##### TESTO FORNITO
Paralisi di Bell colpisce il nervo facciale: cause e terapia

 Paralisi_di_Bell

La paralisi di Bell è così frequente che non risparmia neanche i vip, vittime illustri di questa forma di paresi che interessa il nervo facciale sono stati Pierce Brosnan, George Clooney, Katie Holmes, Angelina Jolie. Nel giro di pochissimo tempo (a volte mezz’ora!) insorge una paralisi che coinvolge metà del viso. Un angolo della bocca casca verso il basso, la fronte è distesa, la palpebra inferiore è rilassata e diventa impossibile chiudere l’occhio. Guardarsi allo specchio può essere traumatico.
E’ normale correre al pronto soccorso pensando a patologie gravi come un ictus.
Con l’aiuto del Direttore di reparto di Neurologia e Stroke Unit, scopriamo le cause della sindorme di Bell e la terapia per questa forma di paralisi facciale.


Il nervo facciale


Il nervo facciale decorre in un punto piuttosto delicato dietro l'orecchio per poi innervare i muscoli del volto. Così permette alla fronte di muoversi, alle palpebre e alla bocca di chiudersi e di sorridere. Controlla inoltre la salivazione e la lacrimazione.
##########
## [COMPITO]
Riprendi il testo sulla paralisi di Bell dopo la sua ultima frase e portalo avanti. Le voci non hanno alcun rapporto con il testo sulla paralisi di Bell.
##### DATI FORNITI
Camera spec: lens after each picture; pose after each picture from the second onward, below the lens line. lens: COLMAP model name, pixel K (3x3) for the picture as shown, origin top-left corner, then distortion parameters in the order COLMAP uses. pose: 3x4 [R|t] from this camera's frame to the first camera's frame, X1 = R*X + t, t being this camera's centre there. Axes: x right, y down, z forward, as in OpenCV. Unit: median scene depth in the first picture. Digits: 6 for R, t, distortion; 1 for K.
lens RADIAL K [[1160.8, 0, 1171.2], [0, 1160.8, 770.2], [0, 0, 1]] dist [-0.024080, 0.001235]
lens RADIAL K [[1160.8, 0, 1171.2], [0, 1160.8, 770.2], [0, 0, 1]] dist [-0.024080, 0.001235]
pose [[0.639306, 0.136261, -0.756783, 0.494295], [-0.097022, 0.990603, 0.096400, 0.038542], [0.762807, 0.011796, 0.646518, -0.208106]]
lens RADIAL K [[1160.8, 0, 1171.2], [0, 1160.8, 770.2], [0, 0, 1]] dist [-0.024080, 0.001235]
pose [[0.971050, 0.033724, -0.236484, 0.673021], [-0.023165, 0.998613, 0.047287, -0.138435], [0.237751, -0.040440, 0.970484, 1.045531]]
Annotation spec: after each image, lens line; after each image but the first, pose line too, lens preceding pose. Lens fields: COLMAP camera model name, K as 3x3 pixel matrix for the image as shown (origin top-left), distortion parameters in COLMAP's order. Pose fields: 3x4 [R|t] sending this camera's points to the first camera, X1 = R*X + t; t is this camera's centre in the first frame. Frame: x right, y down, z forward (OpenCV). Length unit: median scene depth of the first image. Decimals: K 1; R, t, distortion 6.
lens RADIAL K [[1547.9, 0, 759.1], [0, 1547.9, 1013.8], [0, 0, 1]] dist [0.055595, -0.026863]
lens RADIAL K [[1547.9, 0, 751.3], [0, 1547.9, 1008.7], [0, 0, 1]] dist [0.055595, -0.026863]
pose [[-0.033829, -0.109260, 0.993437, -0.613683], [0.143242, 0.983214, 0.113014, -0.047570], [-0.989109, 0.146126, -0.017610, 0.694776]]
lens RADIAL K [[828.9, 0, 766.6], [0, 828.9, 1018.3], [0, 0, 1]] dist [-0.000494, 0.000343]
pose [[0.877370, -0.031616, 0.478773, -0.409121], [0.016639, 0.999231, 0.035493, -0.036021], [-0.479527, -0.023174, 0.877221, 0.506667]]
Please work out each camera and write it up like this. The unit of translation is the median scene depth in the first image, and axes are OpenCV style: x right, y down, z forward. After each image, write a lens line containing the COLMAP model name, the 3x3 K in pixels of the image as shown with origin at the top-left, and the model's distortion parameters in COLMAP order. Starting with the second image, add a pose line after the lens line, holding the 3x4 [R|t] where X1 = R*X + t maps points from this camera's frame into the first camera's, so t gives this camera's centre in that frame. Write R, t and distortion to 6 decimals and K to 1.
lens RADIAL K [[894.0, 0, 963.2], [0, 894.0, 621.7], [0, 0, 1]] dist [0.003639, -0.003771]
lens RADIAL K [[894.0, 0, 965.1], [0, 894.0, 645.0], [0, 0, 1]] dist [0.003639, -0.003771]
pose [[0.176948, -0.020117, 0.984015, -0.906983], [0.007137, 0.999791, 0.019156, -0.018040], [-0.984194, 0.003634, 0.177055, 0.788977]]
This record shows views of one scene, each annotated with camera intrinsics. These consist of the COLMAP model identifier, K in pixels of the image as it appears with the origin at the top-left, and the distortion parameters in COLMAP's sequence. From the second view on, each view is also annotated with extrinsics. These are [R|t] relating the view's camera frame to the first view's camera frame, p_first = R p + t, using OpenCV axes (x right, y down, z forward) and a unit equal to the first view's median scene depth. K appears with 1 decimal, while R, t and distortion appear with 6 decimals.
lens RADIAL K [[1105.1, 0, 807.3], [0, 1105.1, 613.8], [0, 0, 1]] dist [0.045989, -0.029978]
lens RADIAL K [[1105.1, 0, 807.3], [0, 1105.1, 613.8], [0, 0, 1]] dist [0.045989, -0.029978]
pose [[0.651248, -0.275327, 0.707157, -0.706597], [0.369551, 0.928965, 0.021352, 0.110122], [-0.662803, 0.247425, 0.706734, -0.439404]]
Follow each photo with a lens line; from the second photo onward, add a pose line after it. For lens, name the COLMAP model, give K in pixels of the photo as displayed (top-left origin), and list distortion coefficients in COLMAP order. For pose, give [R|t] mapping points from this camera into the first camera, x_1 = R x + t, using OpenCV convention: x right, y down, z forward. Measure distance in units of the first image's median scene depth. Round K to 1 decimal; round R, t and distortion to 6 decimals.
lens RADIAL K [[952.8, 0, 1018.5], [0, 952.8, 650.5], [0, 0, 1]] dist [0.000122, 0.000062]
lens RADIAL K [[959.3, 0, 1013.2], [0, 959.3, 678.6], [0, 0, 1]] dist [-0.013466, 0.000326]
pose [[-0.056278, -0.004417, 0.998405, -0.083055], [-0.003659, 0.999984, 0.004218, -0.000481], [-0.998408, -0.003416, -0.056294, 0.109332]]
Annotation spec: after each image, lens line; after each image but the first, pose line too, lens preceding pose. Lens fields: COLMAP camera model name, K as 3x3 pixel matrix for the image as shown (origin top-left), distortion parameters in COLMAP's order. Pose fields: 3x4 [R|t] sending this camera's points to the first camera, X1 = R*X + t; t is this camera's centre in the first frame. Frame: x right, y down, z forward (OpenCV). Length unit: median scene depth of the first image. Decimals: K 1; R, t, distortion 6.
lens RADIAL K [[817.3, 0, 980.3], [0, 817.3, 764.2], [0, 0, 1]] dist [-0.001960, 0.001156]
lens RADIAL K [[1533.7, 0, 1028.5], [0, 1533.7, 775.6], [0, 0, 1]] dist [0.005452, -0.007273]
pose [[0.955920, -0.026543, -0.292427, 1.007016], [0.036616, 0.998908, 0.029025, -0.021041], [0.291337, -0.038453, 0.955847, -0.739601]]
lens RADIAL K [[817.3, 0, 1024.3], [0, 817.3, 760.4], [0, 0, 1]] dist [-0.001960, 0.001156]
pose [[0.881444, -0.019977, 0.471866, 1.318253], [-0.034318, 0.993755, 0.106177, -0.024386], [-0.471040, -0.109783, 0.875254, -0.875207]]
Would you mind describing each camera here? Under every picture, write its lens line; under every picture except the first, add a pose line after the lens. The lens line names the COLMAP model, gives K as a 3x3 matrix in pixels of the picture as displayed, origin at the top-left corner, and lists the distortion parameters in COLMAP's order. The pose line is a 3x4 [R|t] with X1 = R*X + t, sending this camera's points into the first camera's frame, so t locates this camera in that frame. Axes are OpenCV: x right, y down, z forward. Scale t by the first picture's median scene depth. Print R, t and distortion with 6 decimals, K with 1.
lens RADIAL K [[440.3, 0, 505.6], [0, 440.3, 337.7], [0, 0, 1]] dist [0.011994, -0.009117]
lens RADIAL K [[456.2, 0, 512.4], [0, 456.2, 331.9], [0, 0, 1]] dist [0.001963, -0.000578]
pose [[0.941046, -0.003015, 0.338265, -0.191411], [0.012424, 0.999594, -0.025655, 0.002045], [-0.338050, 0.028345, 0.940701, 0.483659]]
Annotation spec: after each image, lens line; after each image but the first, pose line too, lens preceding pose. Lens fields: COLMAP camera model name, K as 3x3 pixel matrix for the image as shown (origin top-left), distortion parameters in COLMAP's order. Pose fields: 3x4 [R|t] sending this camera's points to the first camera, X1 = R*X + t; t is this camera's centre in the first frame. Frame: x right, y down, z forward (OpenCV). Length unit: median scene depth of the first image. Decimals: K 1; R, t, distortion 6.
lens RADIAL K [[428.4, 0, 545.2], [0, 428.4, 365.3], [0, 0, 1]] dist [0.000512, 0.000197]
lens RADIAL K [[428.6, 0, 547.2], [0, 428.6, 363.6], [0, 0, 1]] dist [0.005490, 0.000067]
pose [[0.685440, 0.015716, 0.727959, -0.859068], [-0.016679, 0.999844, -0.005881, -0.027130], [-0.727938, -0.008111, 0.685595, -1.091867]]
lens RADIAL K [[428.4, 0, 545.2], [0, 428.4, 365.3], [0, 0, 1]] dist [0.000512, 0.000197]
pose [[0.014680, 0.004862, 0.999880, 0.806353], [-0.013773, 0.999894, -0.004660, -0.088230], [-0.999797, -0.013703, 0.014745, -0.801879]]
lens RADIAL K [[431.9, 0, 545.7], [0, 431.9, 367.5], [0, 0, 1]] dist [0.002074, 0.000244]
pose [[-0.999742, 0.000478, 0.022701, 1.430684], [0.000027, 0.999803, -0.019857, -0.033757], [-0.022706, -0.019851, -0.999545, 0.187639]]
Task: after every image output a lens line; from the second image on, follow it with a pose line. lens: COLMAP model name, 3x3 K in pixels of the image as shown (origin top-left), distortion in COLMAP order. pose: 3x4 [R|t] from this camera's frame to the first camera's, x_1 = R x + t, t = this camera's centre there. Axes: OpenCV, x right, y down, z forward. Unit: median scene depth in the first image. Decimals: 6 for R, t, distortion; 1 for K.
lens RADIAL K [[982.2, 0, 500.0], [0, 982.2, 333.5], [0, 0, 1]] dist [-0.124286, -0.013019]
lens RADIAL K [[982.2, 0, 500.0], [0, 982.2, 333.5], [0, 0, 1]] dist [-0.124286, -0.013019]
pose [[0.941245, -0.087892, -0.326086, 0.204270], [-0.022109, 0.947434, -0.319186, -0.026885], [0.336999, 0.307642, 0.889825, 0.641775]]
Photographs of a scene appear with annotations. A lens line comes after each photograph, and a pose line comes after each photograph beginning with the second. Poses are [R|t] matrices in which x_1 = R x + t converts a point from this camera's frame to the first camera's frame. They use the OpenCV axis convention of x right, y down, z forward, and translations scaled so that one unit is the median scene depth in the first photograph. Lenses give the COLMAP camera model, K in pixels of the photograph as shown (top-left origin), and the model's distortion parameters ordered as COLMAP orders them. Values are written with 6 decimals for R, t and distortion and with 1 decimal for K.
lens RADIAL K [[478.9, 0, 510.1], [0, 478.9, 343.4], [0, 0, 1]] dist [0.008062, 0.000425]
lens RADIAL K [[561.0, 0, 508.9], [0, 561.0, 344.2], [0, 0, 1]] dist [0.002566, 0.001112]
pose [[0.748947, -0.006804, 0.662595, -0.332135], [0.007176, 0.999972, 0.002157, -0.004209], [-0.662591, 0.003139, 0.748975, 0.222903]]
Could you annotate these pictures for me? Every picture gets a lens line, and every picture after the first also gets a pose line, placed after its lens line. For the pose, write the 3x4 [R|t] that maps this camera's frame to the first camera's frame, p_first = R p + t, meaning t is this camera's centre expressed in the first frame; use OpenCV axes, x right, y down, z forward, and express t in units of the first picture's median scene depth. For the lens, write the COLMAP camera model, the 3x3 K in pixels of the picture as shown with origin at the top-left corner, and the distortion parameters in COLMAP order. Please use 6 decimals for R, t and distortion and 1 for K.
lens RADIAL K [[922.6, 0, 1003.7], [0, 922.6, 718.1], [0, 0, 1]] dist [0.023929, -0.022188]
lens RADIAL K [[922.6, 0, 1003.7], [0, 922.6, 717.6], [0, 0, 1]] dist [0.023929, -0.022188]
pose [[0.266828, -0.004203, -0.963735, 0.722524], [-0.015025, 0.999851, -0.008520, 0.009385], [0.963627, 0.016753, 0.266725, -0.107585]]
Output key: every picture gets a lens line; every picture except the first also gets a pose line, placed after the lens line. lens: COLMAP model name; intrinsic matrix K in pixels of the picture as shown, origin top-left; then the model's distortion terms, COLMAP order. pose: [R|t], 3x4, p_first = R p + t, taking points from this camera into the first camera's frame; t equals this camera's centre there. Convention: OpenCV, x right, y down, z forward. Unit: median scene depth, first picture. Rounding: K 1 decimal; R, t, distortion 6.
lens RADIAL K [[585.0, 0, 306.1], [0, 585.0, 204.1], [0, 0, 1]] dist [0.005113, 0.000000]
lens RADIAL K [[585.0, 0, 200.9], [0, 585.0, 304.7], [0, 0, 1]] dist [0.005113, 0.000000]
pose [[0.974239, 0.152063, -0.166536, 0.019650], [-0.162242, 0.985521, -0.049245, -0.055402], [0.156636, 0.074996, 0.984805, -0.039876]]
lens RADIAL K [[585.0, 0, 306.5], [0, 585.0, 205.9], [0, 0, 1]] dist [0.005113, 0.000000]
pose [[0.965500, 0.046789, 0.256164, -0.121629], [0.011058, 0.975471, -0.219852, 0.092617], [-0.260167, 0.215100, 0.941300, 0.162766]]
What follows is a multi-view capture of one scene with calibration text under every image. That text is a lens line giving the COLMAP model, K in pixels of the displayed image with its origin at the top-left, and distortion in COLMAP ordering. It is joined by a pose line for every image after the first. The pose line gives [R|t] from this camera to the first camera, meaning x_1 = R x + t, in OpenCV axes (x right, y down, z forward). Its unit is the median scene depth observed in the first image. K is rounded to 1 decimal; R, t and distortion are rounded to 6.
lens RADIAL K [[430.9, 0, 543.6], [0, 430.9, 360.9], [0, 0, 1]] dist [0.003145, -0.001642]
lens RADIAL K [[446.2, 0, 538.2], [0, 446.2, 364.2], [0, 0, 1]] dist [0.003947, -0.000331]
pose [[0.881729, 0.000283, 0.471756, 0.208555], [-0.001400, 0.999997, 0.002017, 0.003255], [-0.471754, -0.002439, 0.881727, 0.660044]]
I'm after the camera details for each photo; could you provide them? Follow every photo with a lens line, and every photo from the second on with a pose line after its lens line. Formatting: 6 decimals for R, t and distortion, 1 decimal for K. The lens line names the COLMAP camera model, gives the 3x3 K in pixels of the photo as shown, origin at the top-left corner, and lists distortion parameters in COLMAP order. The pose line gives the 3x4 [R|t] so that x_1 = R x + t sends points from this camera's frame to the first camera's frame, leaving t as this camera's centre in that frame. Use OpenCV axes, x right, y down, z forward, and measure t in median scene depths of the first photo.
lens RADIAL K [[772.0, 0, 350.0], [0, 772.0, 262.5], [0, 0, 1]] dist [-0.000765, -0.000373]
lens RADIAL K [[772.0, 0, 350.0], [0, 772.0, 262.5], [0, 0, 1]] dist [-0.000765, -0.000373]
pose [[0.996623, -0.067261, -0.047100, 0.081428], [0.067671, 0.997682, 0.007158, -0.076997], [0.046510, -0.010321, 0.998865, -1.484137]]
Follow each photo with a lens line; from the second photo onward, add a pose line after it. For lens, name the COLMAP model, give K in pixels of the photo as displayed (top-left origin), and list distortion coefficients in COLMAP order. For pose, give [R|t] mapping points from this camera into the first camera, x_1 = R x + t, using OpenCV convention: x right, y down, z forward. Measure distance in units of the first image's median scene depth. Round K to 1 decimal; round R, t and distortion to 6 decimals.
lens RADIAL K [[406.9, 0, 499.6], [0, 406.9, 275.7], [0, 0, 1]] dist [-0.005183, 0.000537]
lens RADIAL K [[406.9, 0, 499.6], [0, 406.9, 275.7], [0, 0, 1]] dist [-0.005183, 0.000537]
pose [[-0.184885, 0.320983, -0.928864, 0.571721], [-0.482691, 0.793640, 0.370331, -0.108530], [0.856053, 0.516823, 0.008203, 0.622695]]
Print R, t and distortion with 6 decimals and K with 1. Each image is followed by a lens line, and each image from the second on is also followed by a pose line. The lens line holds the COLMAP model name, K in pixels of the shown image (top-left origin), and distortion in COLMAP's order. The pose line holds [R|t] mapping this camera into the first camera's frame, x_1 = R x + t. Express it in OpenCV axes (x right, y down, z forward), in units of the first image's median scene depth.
##########
## [RISULTATO]
La paralisi di Bell: le cause


Questo “meccanismo” così sofisticato può essere compromesso nel suo punto più delicato: il  passaggio dietro l’orecchio, dove lo spazio è minore. Qui infatti se il nervo si ispessisce e subisce una compressione, la trasmissione dei segnali nervosi non può più avvenire correttamente e si manifesta quindi la paralisi di Bell che blocca i muscoli del viso (paresi facciale). 


Paralisi di Bell: la terapia


Occorre rivolgersi subito ad un neurologo, per escludere altre patologie. La  paresi di Bell è causata quasi sempre da disturbi comuni dell’orecchio, come un’otite o un colpo d’aria, o l’Herpes Zoster, il virus che causa il “fuoco di Sant’ Antonio” e che può colpire anche l’orecchio. Le terapie per la paralisi di Bell  prevedono cortisone per trattare l’infiammazione, causa della compressione del nervo. A questo si associano vitamine del gruppo B per aiutare la rigenerazione del nervo stesso. La guarigione va dai venti giorni ad un massimo di due mesi.